-- Exercise material --
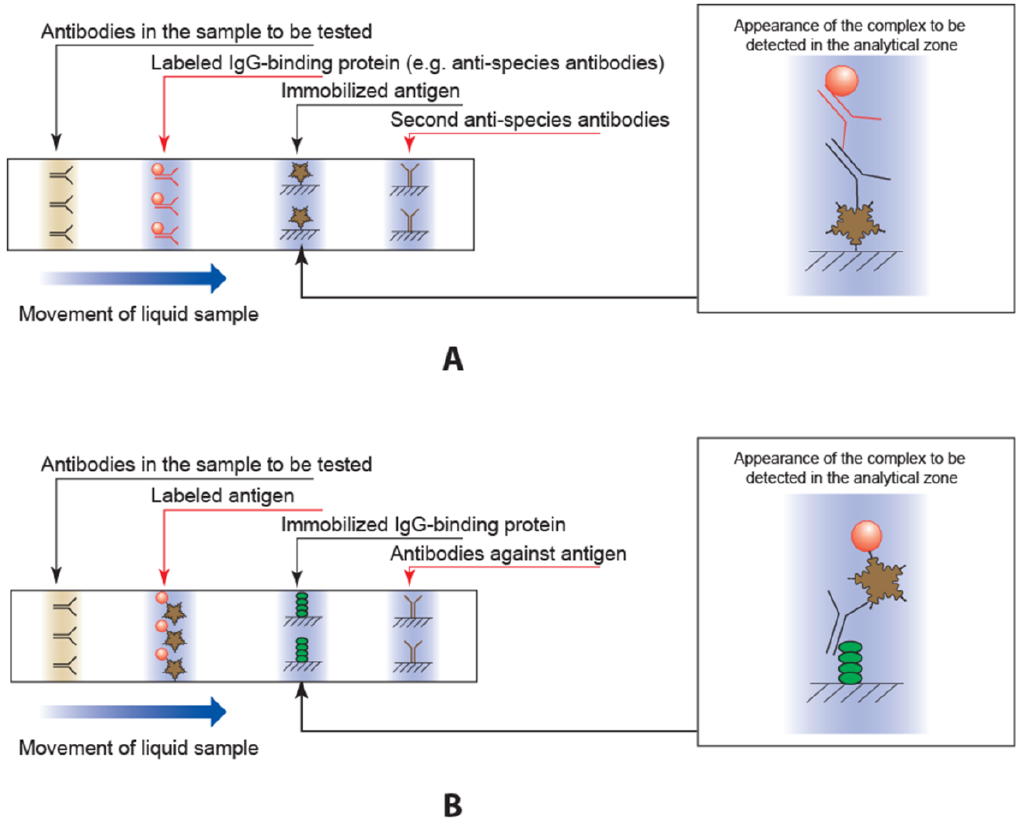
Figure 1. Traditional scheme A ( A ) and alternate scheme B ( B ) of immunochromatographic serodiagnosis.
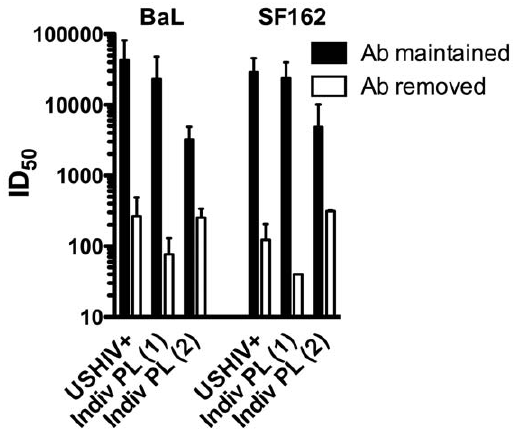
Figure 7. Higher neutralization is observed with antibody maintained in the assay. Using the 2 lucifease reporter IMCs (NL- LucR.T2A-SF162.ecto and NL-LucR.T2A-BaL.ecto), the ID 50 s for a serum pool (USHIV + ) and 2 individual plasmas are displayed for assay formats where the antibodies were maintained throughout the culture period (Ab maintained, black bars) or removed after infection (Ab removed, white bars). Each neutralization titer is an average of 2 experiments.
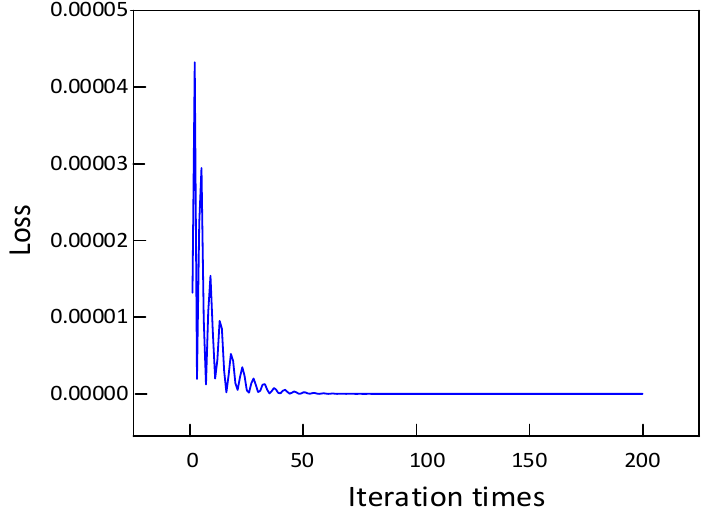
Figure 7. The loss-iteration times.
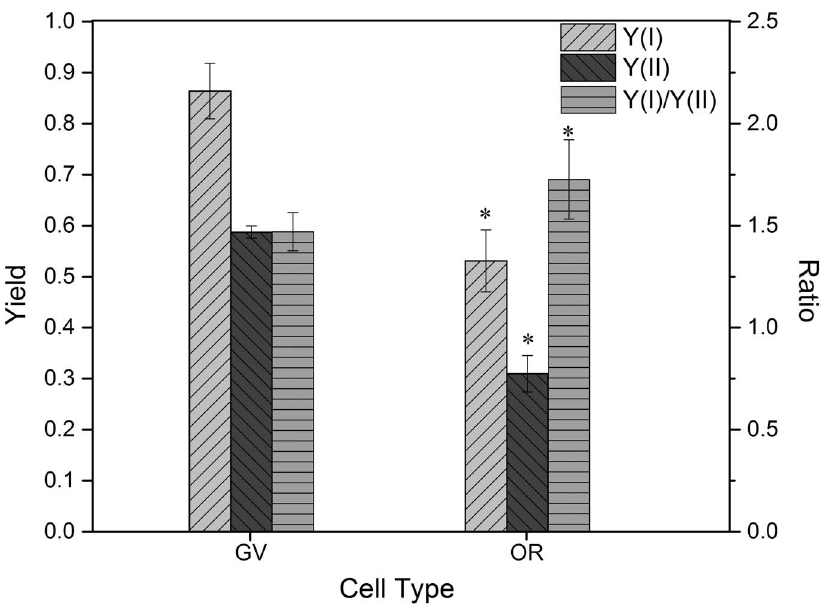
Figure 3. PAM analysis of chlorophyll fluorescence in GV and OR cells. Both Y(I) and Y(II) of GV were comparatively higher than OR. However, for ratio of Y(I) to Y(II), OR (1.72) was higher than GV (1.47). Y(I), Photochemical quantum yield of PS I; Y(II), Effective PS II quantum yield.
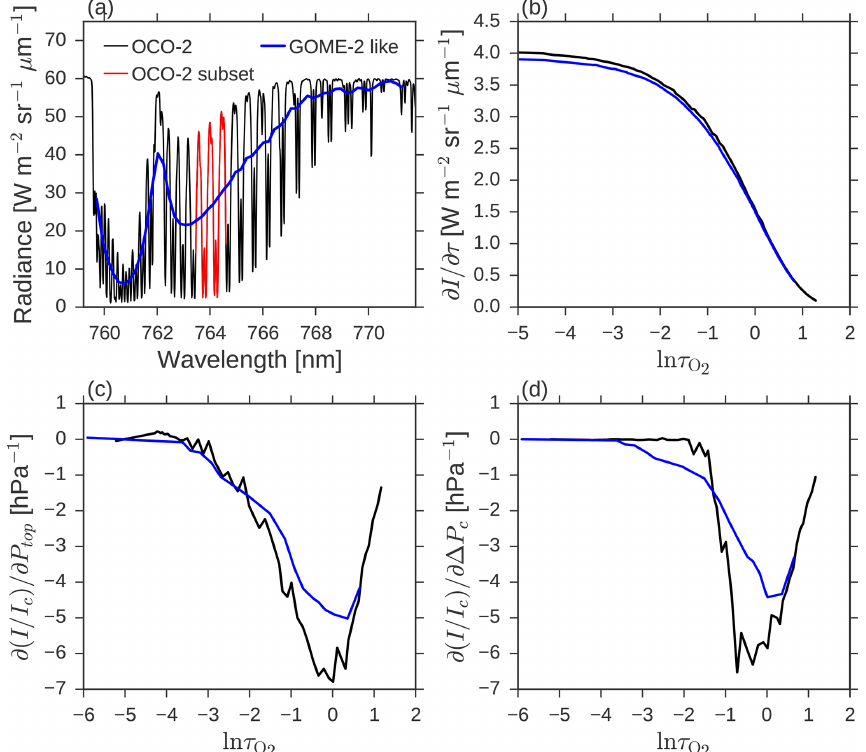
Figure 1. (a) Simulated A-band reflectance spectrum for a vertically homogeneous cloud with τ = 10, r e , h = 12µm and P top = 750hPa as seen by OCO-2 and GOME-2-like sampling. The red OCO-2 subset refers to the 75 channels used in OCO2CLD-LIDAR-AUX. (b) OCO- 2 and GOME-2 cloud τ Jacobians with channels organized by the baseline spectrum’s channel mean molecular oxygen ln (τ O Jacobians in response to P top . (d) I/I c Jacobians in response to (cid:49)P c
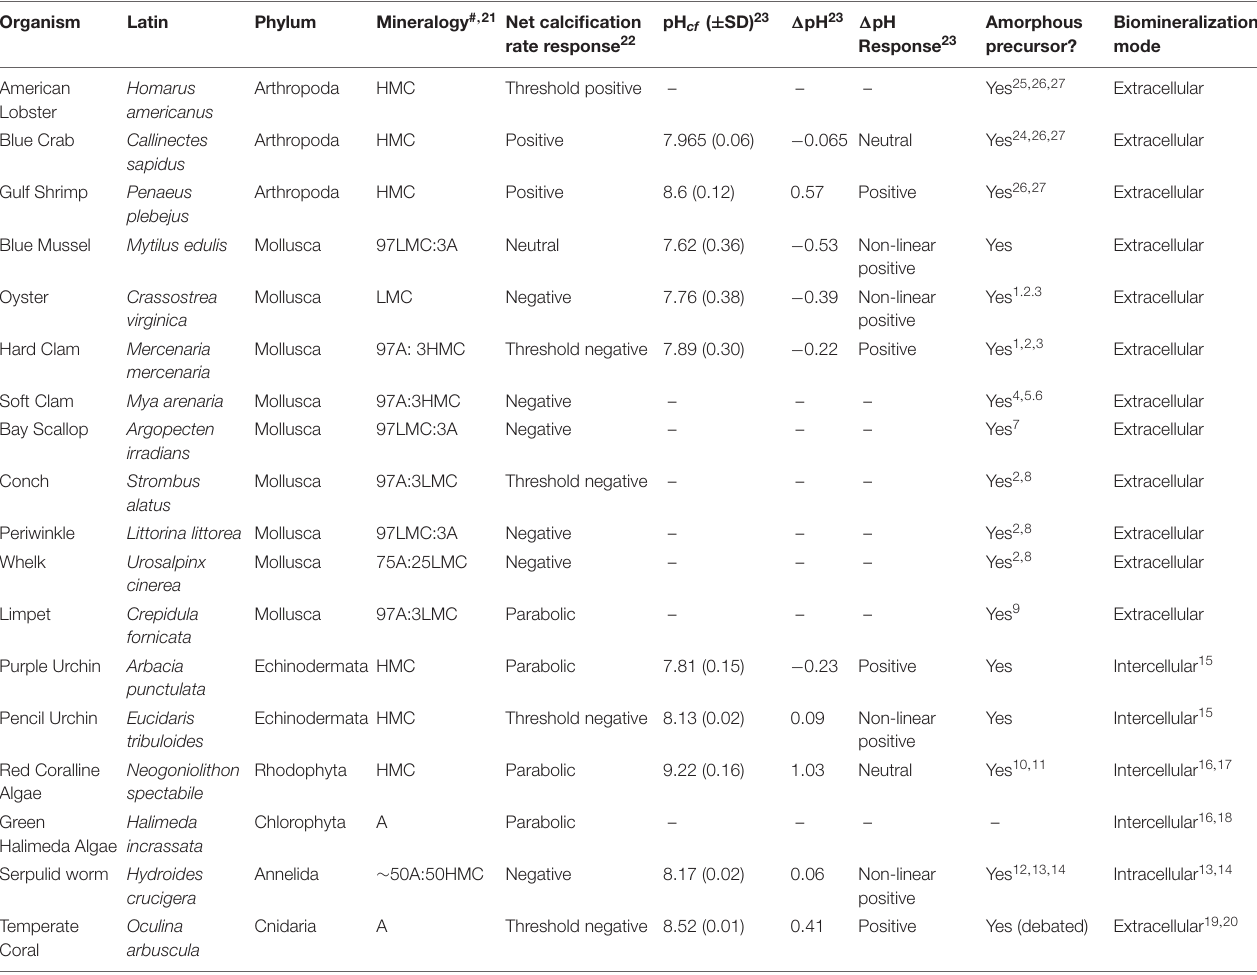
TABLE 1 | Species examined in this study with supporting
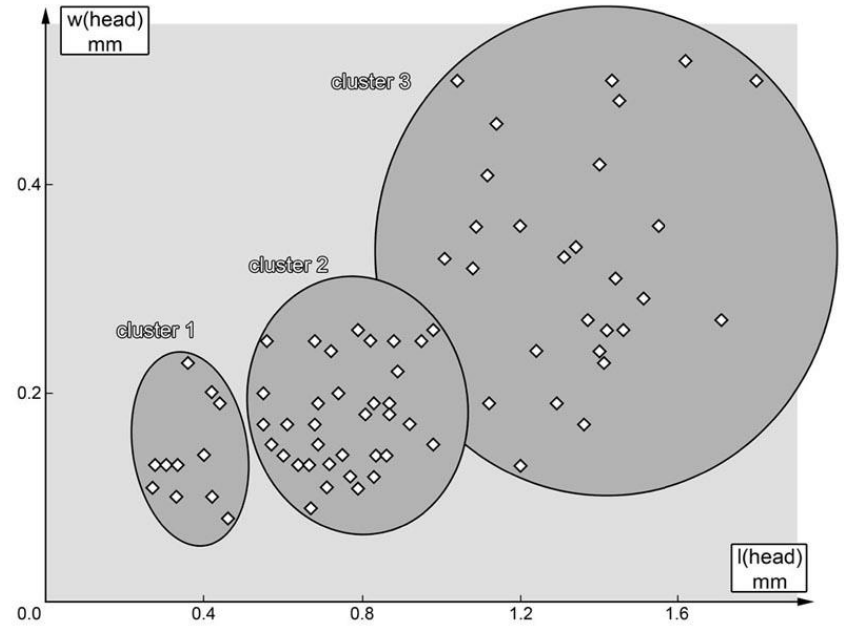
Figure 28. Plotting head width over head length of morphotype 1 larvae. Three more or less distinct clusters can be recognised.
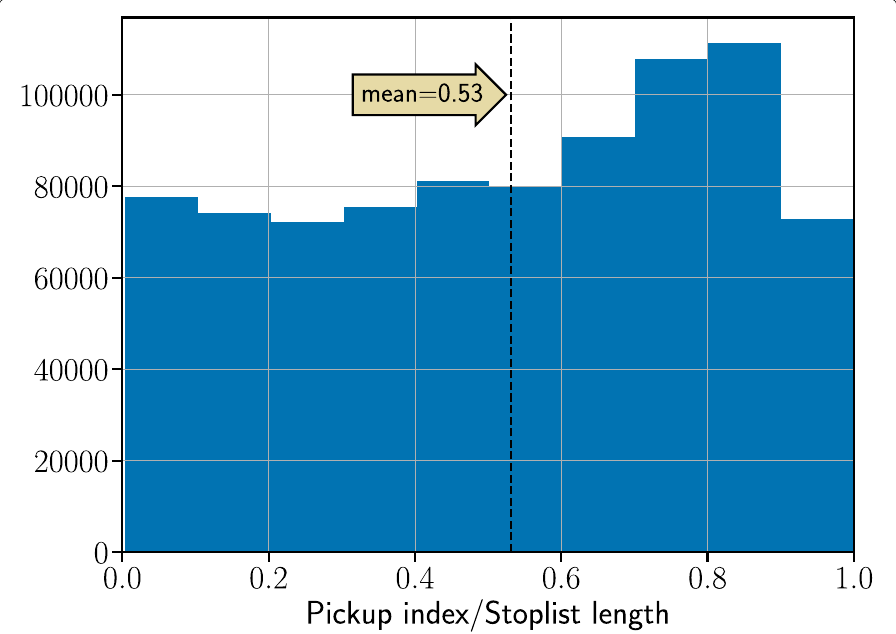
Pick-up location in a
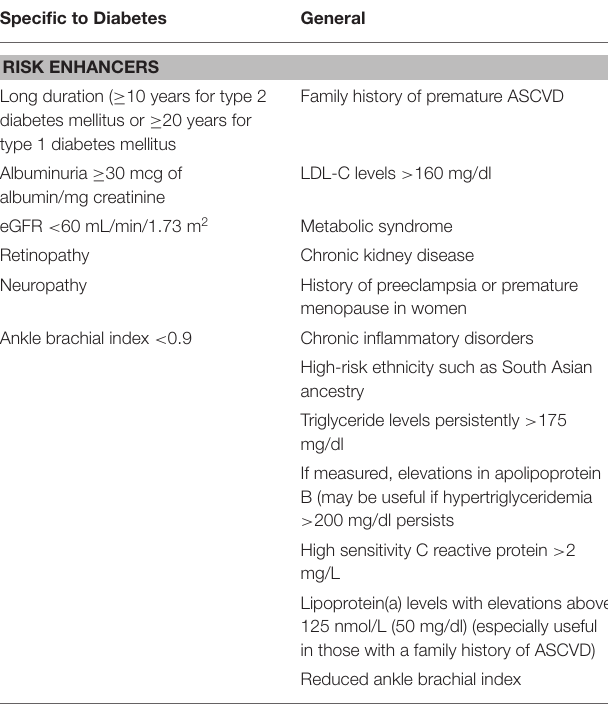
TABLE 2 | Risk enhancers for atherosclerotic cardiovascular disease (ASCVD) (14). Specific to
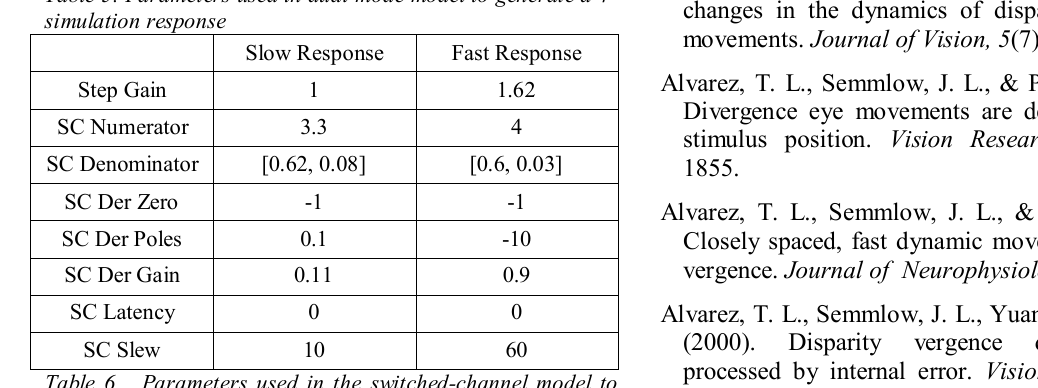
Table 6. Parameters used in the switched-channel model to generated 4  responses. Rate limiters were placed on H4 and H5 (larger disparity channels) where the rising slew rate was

-- Exercise objective --
"Pick-up location in a" marks the first line to copy; copy that line and every line after it through the last line of the listing, exactly and without pictures.

-- Task output --
Pick-up location in a
TABLE 2 | Risk enhancers for atherosclerotic cardiovascular disease (ASCVD) (14). Specific to
Table 6. Parameters used in the switched-channel model to generated 4  responses. Rate limiters were placed on H4 and H5 (larger disparity channels) where the rising slew rate was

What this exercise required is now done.